Ia menambahkan, Undang-Undang Nomor 13 Tahun 2003 tentang Ketenagakerjaan belum mengatur perlindungan khusus bagi PRT. Akibatnya, mereka rentan mengalami diskriminasi, eksploitasi upah, kekerasan fisik, psikis, hingga kekerasan seksual. Adhyp mendorong agar pemerintah juga mempertimbangkan pemberian jaminan sosial secara gratis, seperti BPJS Ketenagakerjaan, bagi PRT.
Meski Indonesia telah meratifikasi Konvensi ILO No. 189 tentang Kerja Layak bagi PRT melalui Perpres No. 20 Tahun 2020, implementasinya belum berjalan optimal karena belum adanya landasan hukum yang jelas.
“Negara harus bertindak sigap. PRT adalah pahlawan domestik yang menopang ekonomi keluarga menengah ke bawah secara mandiri. Mereka tidak boleh menjadi korban ketidakadilan,” tegas Adhyp.
KMSI mendorong agar RUU PPRT memuat pengakuan PRT sebagai pekerja formal dengan hak normatif seperti upah layak, hak cuti, jaminan sosial, perlindungan kesehatan dan hukum, serta mekanisme pengawasan ketenagakerjaan yang jelas. Adhyp juga menekankan pentingnya sanksi tegas bagi pemberi kerja yang melanggar, termasuk pidana bagi pelaku kekerasan terhadap PRT.
“Komnas Perempuan mencatat ada 1.200 kasus kekerasan terhadap PRT dalam tiga tahun terakhir. Angka ini masih bisa bertambah,” ujarnya.
KMSI juga menyoroti perlindungan bagi PRT migran. Adhyp mendorong pemerintah memaksimalkan peran Badan Pelindungan Pekerja Migran Indonesia (BP2MI) dan memperkuat layanan kesehatan bagi PRT di negara tujuan.

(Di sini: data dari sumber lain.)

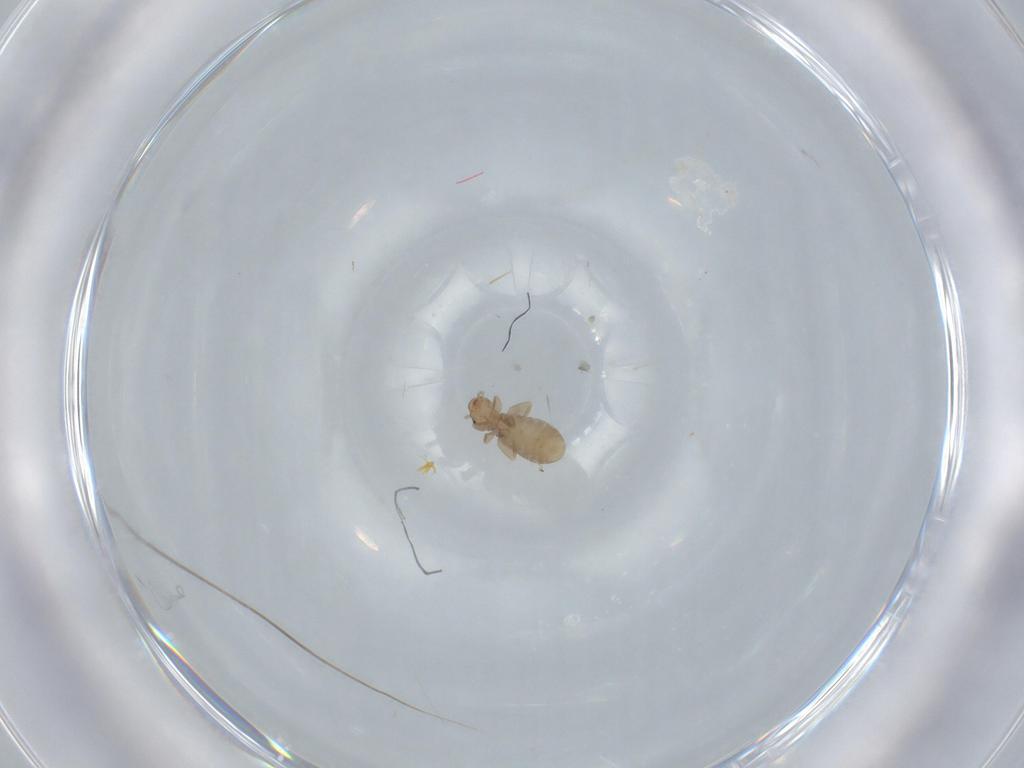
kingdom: Animalia
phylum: Arthropoda
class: Insecta
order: Psocodea
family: Liposcelididae
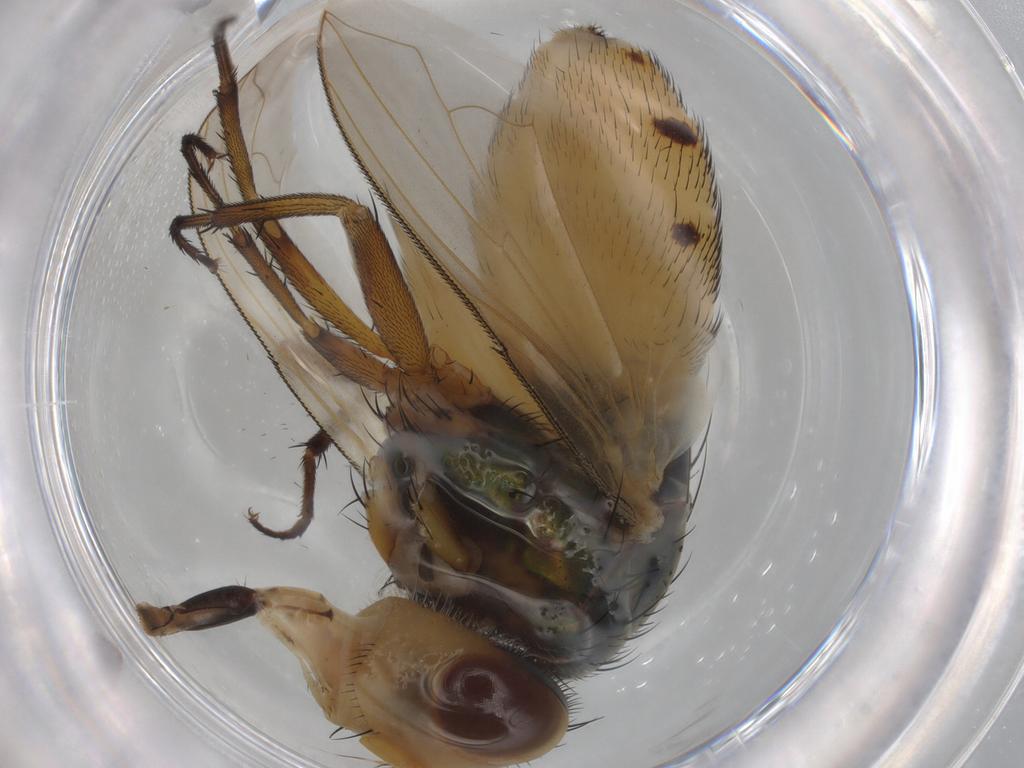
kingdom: Animalia
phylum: Arthropoda
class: Insecta
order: Diptera
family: Calliphoridae
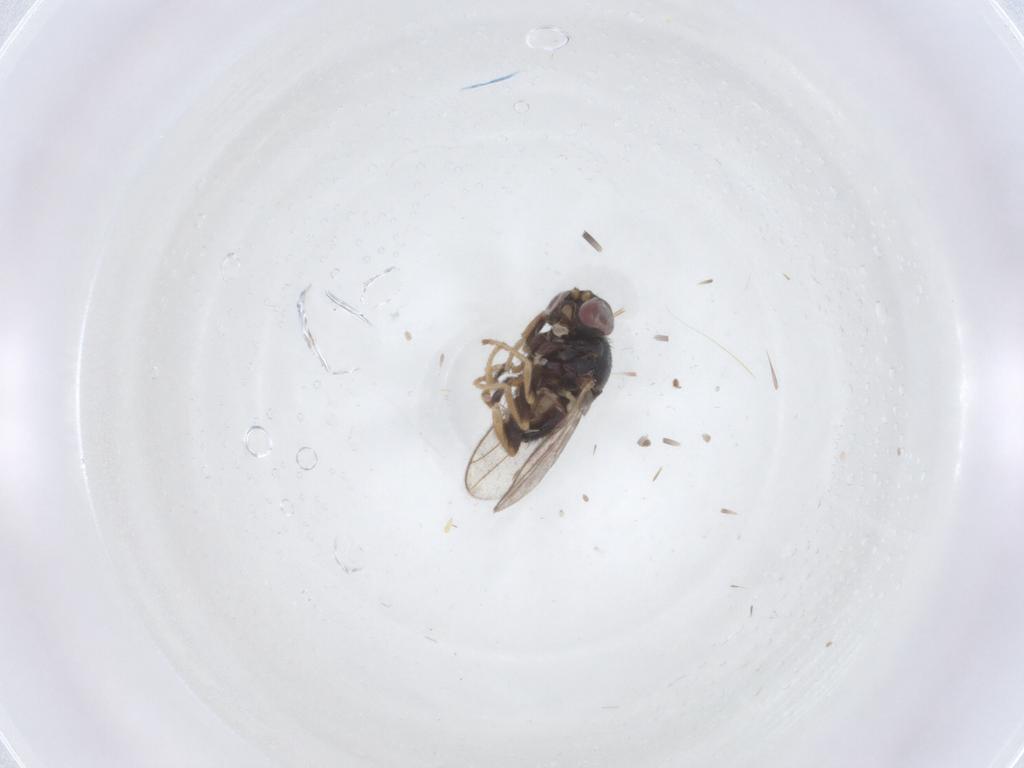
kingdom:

“Kami mendukung penuh langkah DPR RI untuk memasukkan RUU PPRT dalam Prolegnas Prioritas 2025. Jika RUU ini tidak disahkan, itu akan menjadi bukti nyata adanya pengabaian perlindungan terhadap rakyat kecil,” tegasnya.
Sebagai tindak lanjut, KMSI berencana menggelar aksi damai di depan Gedung DPR RI dan beberapa lokasi strategis lainnya. Selain itu, KMSI juga akan mendorong penggalangan petisi dukungan serta dialog nasional dengan Komisi IX DPR RI untuk memperkuat isi draft RUU.
“Indonesia sudah terlambat lebih dari 10 tahun sejak meratifikasi Konvensi ILO. Jadi pengesahan UU PPRT ini adalah keharusan demi keadilan dan pemenuhan hak konstitusional para pekerja. Ini bukan sekadar soal hukum, tapi soal martabat kemanusiaan,” pungkas Adhyp.